Matt Rader has authored three books of poems:  Miraculous Hours, Living Things, and, most recently, A Doctor Pedalled Her Bicycle Over the River Arno. His fiction, non-fiction, and poetry have appeared in The Walrus, All Hollow, The Fiddlehead, Geist, and many other publications spanning the globe; his work has been nominated for the Journey prize, a National Magazine Award, and the Gerald Lampert Memorial Award, among others. Rader has studied writing at the University of Victoria, the University of Oregon, and the Banff Centre Writing Studio, and has taught at the University of Oregon, Okanagan College, Kwantlen Polytechnic University, and North Island College on Vancouver Island. His first book of short stories, What I Want to Say Goes Like This, will be published by Nightwood Editions in Fall, 2014.
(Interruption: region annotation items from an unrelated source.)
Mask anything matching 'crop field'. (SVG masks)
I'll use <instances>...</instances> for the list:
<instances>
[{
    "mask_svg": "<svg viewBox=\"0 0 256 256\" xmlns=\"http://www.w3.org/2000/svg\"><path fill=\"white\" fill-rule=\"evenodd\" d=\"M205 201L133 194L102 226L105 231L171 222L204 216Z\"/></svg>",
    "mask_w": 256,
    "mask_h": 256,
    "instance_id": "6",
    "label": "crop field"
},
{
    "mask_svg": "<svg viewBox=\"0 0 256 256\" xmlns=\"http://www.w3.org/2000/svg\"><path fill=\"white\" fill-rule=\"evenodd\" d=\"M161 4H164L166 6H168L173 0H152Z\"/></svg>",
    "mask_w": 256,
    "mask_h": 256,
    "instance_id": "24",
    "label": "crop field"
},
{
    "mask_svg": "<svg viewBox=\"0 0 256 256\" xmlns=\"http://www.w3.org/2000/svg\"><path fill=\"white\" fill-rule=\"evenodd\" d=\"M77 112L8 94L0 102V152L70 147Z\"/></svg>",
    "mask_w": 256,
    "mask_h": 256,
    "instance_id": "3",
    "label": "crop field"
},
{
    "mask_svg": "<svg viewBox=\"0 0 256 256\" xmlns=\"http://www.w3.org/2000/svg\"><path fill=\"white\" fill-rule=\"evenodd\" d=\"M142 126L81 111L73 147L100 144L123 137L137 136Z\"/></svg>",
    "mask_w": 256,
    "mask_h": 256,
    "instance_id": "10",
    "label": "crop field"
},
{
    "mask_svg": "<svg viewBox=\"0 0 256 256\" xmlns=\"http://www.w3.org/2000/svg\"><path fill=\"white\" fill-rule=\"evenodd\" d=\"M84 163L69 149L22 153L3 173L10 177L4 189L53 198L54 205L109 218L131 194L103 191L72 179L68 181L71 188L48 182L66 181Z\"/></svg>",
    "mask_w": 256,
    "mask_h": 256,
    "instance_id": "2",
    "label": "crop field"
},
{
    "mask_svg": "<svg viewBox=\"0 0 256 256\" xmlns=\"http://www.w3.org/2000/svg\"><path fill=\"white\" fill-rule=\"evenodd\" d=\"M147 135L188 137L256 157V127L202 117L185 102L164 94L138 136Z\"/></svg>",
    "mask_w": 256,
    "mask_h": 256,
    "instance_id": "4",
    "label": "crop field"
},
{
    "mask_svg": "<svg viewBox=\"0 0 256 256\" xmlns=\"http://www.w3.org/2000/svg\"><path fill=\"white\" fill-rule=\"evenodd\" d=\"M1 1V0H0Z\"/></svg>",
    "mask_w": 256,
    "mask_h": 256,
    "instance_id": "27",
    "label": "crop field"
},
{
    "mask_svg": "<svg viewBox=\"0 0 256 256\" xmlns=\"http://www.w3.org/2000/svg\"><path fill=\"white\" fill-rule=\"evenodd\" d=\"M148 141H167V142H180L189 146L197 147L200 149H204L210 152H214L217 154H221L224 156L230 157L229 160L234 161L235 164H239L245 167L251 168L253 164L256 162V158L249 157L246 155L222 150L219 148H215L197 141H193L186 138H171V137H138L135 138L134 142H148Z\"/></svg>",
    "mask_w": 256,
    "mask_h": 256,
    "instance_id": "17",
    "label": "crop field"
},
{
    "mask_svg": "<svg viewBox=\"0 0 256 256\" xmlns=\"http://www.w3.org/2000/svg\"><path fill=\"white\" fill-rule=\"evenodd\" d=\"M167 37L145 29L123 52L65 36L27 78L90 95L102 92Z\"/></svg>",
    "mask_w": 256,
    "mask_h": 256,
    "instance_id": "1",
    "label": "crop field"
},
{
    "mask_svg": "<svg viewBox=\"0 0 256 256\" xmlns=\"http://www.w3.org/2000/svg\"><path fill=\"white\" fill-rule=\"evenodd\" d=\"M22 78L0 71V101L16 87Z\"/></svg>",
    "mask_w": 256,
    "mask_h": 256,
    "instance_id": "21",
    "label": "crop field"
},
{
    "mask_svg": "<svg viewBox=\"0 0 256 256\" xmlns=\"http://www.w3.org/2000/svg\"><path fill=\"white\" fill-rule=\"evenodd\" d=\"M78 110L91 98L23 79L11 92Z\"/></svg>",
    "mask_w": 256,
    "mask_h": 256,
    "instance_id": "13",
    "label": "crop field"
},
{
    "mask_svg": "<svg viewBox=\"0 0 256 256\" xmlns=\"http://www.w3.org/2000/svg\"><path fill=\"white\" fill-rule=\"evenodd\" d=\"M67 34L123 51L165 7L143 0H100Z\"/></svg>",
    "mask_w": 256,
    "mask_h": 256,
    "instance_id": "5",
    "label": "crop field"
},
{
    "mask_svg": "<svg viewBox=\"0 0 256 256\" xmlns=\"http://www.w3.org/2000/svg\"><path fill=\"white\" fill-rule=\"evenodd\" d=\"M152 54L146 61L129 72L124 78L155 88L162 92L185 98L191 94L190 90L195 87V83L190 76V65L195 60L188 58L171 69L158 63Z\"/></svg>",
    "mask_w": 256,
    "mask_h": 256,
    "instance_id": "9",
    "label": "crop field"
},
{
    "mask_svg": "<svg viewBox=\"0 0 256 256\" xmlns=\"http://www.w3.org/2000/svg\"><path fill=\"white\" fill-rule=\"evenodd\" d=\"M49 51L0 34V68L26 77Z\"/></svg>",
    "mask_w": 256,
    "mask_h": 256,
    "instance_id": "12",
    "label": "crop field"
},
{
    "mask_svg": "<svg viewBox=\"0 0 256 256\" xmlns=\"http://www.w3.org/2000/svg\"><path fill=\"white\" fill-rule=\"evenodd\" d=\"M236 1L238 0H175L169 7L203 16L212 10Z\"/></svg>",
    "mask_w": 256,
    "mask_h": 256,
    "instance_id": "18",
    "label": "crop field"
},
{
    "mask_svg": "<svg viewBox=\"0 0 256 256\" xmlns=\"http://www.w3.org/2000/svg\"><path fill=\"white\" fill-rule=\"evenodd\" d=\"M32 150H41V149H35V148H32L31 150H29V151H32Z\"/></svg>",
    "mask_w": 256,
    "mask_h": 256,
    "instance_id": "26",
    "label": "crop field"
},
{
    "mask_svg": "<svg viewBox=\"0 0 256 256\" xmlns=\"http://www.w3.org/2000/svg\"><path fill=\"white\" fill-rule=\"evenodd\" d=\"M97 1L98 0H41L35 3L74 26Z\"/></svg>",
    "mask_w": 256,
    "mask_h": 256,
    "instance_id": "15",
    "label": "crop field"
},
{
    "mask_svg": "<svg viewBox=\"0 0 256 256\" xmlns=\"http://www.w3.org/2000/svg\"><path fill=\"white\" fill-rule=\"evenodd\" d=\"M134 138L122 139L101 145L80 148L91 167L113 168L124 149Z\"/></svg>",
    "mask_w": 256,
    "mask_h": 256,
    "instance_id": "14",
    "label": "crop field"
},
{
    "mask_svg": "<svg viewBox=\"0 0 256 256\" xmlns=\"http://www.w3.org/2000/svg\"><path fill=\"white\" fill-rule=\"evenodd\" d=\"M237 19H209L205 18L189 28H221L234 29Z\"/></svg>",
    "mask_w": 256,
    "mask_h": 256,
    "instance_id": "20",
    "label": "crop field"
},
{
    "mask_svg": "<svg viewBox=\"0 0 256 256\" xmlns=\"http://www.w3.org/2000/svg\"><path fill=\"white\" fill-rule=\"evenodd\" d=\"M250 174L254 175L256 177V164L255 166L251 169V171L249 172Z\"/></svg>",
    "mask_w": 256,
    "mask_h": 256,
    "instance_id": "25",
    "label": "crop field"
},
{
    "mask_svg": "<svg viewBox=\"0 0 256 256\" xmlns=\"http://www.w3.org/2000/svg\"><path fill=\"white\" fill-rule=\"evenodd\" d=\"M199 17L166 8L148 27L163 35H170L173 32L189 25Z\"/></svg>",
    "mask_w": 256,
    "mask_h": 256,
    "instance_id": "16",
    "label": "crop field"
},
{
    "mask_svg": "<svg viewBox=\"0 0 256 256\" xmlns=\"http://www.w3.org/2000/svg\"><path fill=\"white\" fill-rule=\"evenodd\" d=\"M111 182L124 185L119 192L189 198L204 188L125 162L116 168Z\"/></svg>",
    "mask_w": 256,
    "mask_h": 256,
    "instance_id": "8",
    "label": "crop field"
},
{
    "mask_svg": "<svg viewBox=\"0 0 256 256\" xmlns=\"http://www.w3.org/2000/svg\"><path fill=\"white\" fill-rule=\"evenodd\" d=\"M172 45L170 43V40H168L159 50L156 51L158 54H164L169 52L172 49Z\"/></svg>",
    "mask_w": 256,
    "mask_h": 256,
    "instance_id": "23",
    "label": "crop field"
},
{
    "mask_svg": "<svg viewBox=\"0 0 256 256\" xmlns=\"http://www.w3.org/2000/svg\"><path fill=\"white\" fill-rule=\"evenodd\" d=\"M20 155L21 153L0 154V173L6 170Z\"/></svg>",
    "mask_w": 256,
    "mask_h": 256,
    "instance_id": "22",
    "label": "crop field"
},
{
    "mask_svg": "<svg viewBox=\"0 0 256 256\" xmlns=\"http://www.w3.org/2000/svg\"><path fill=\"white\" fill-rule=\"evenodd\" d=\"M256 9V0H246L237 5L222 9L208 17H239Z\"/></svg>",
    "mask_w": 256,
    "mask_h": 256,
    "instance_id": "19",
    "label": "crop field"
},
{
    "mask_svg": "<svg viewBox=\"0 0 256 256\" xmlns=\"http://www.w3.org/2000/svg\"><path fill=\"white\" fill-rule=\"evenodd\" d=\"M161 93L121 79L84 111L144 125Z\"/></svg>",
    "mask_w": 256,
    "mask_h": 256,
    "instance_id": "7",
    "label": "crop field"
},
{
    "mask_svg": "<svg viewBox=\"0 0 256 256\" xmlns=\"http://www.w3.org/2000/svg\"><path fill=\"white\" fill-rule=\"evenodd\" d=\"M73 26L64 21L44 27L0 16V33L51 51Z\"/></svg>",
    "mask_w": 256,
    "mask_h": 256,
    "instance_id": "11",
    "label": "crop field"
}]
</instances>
A wise friend turned me on to Rader’s work; A Doctor Pedalled Her Bicycle Over the River Arno became the first book of poetry I ever purchased and revealed to me a secret history of the West Coast, half-concealed under a tangle of weeds. I caught up with Rader via email at his home in Cumberland, BC.

What does an ideal working day look like for Matt Rader?

Though this never happens, my ideal workday begins after a long sleep. It involves a cup of coffee in the morning, swimming, sunshine, fresh fruits and vegetables, various other things that we don’t talk about in interviews like this, and so on. My ideal workday involves almost no work.